### [Task description]
Copy out the following data word for word, leaving out the pictures.
------
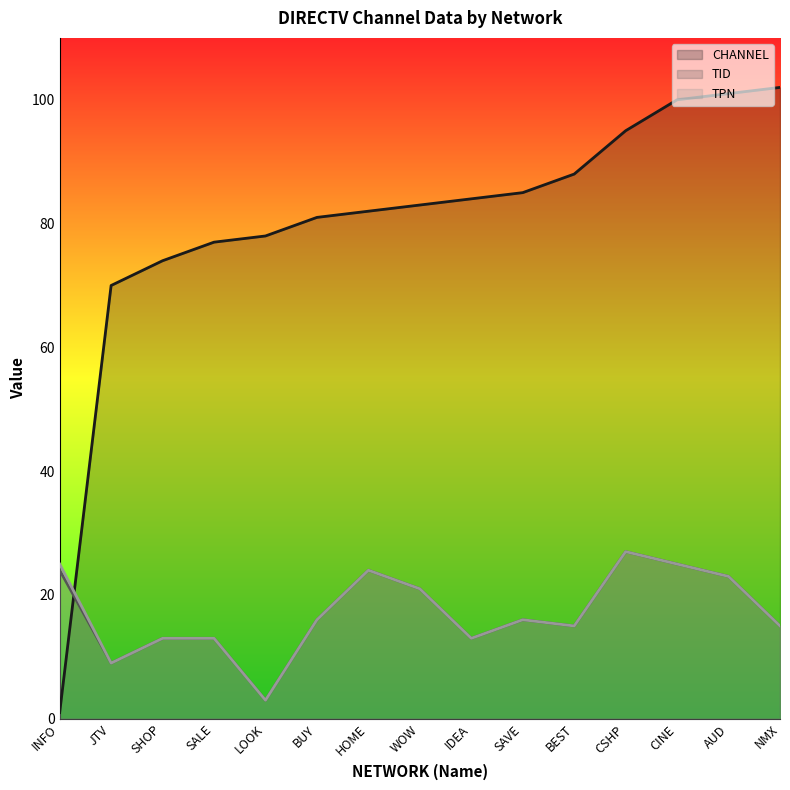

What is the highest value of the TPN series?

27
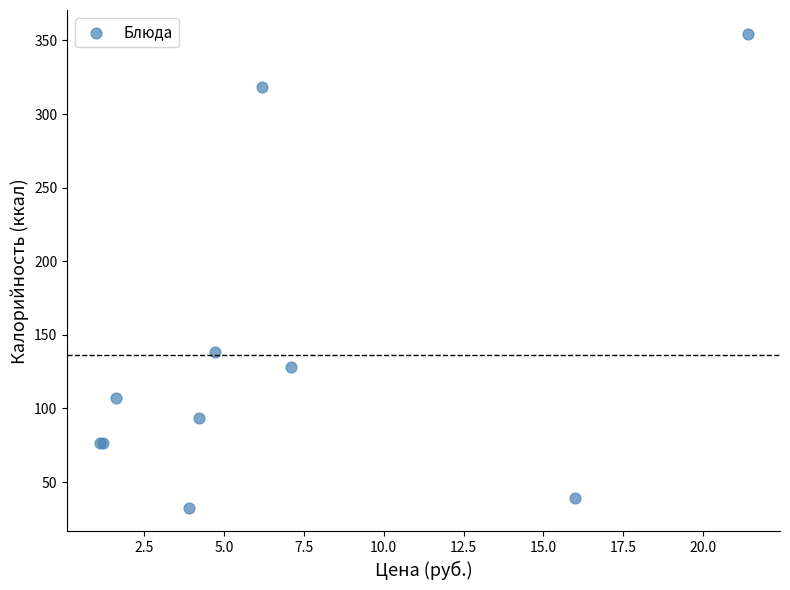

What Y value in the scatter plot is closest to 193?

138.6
------
### [Problem solution]
What is the highest value of the TPN series?

27

What Y value in the scatter plot is closest to 193?

138.6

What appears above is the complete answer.